The Ties That Bind

trauma-bond

The ties that bind us to one another can be powerful. But can they be destructive? These ties can be difficult to detect essentially due to the fact that we are so close to those we are tied to. In a more positive relationship those ties are wonderful and strong. You find a soul mate, a confidant, a true friend for life. However, when those ties are negative you find that you have captured someone whose attention you will always seek, even when we know the audience they convey is one of destruction and chaos.

We see this in domestic violence relationships consistently. The victims (both male and female) feel powerless against their partners. However the emotional connectedness remains. The love remains. The need to be there, remains. This type of systematic dysfunction brings about a chain of events that becomes cyclical. This is a common tune in these relationships and it can take a lot of strength, courage and determination to change the station.

Dysfunction in families is also a common issue. Growing up in dysfunction can also lead to further dysfunction as an adult. Imagine that! The dysfunction can occur in various ways. Some individuals move forward with a more positive outward appearance than inward, while others carry their dysfunction on their sleeve. Regardless, the family dynamic is forever trauma bonded. There may be an unnatural need to be “present” with family members despite the inward discomfort that comes with this. There may be a need to consistently protect or save members of the family. Even when this clearly becomes enabling. The biggest issue comes with finding the strength to walk away. The guilt,  loneliness, hypocrisy and disappointment that comes with walking away from family lingers. But is it necessary?
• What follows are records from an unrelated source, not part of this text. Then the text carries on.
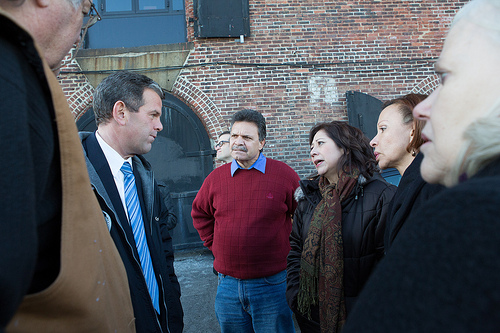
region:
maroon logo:
[248, 181, 280, 222]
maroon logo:
[262, 177, 292, 227]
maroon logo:
[265, 187, 283, 222]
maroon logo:
[244, 174, 295, 251]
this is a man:
[203, 92, 281, 331]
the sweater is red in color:
[218, 177, 283, 278]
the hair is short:
[236, 110, 251, 119]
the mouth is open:
[312, 158, 326, 168]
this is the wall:
[284, 0, 357, 94]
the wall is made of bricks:
[281, 28, 348, 87]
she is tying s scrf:
[311, 185, 343, 248]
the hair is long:
[345, 132, 367, 162]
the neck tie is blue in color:
[128, 202, 141, 219]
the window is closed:
[109, 5, 178, 45]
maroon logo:
[260, 171, 320, 239]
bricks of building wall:
[269, 11, 353, 68]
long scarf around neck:
[287, 178, 357, 305]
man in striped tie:
[106, 69, 176, 281]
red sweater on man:
[185, 153, 300, 280]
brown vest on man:
[31, 90, 123, 312]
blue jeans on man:
[202, 262, 293, 331]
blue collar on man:
[221, 153, 268, 182]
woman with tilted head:
[302, 114, 369, 186]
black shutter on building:
[187, 2, 262, 52]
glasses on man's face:
[70, 2, 107, 47]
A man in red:
[229, 105, 329, 322]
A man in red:
[260, 191, 317, 321]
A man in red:
[225, 97, 267, 194]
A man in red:
[226, 119, 293, 259]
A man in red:
[187, 114, 235, 208]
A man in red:
[247, 191, 285, 325]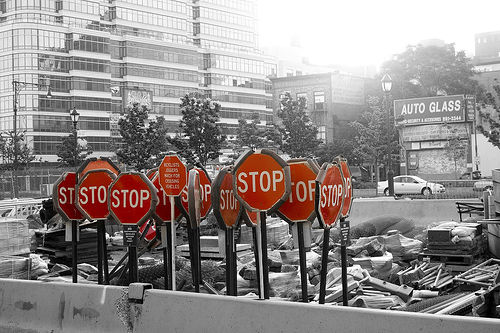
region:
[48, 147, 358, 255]
Bunch of stop signs in a supply yard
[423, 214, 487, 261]
Stack of sand bags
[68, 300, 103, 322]
Stain in the shape of a fish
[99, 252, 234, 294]
Rolled up fence laying on the ground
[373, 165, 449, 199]
Car parked in front of a business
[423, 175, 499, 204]
Portable metal gate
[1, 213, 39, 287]
Shrink wrapped pallet of supplies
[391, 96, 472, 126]
Store sign on top of a building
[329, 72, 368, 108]
Sign on the side of a building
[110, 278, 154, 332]
Damaged cement barracade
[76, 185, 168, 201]
A group of red and white stop signs.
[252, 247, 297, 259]
A group of red and white stop signs.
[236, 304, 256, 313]
A group of red and white stop signs.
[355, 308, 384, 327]
A group of red and white stop signs.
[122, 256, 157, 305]
A group of red and white stop signs.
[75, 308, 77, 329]
A group of red and white stop signs.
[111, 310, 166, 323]
A group of red and white stop signs.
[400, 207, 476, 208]
A group of red and white stop signs.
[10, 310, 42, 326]
A group of red and white stop signs.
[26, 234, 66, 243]
A group of red and white stop signs.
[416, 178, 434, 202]
a tire on a car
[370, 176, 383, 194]
a taillight on a car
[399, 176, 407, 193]
door handle on the side of the car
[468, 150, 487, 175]
a sign on a pole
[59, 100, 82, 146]
a light above the street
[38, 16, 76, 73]
windows in a building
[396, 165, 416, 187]
a window in the side of the car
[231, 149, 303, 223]
a sign with white letters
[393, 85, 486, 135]
a sign with a name of a business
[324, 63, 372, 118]
a sign on the side of the building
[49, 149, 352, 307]
Group of red stop signs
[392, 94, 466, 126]
Rectangular advertisement sign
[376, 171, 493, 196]
Two vehicles on a road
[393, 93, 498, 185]
Brick auto repair building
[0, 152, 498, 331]
Enclosed area of traffic supplies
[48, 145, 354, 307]
Group of new stop signs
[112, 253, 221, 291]
Rolls of metal netting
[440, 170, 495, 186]
Single door pickup truck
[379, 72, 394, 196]
Street lamp on a black pole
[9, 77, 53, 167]
Decorative metal street lamp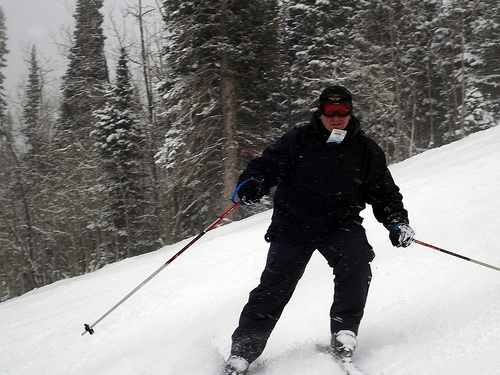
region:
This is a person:
[147, 74, 370, 371]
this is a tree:
[33, 131, 118, 276]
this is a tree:
[83, 73, 166, 271]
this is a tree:
[10, 52, 92, 277]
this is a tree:
[161, 9, 269, 244]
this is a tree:
[289, 5, 409, 186]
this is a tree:
[388, 19, 447, 145]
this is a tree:
[430, 8, 487, 148]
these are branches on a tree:
[135, 113, 232, 190]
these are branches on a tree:
[88, 198, 127, 260]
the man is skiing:
[162, 96, 442, 361]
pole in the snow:
[79, 290, 186, 337]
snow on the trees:
[152, 123, 193, 190]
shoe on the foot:
[318, 322, 359, 365]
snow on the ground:
[421, 309, 470, 357]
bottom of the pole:
[78, 315, 103, 337]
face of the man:
[314, 83, 362, 138]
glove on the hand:
[391, 223, 411, 250]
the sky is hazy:
[39, 20, 59, 48]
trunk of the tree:
[212, 109, 238, 172]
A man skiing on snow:
[246, 110, 414, 349]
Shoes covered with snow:
[211, 330, 362, 372]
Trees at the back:
[171, 65, 249, 175]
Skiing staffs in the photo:
[117, 207, 497, 286]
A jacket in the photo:
[298, 178, 360, 253]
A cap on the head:
[320, 80, 350, 108]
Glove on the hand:
[230, 179, 275, 209]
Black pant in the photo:
[269, 243, 302, 296]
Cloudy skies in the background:
[53, 7, 89, 47]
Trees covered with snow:
[167, 36, 292, 128]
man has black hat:
[325, 77, 350, 122]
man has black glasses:
[319, 103, 366, 130]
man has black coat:
[226, 120, 424, 252]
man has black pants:
[221, 249, 411, 365]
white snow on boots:
[325, 318, 370, 360]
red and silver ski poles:
[82, 204, 233, 326]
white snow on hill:
[61, 226, 290, 368]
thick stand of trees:
[9, 0, 412, 287]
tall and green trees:
[117, 12, 461, 152]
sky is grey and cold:
[1, 7, 154, 77]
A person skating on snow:
[200, 90, 391, 351]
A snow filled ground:
[381, 247, 473, 359]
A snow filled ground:
[12, 285, 197, 363]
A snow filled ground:
[412, 155, 497, 232]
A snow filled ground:
[120, 244, 251, 325]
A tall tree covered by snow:
[94, 58, 142, 248]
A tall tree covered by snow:
[165, 1, 262, 202]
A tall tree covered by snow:
[64, 5, 108, 263]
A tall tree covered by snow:
[340, 0, 424, 148]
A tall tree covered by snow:
[427, 11, 498, 135]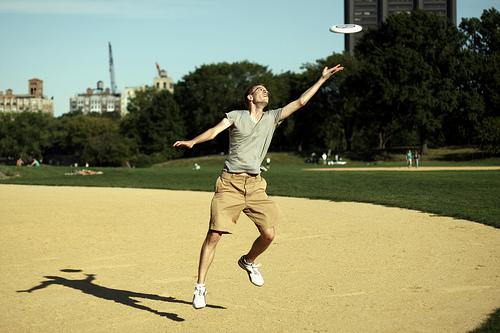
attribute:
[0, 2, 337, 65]
sky — blue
Truth be told, I would imagine it depends on the issues. Yours and theirs. It also depends on how strong you are. If something happens long enough and becomes physically and emotionally damaging, you have to consider the relationship. What does it look like now? Is there a give and take or is the scale tipped too far to one side? Distance can help clear the blurriness of being too close and one can finally “see” their family member for who they are and the relationship for what it is. At this point one has to ask themselves (even about family), when enough is enough. And make the choice- to break free.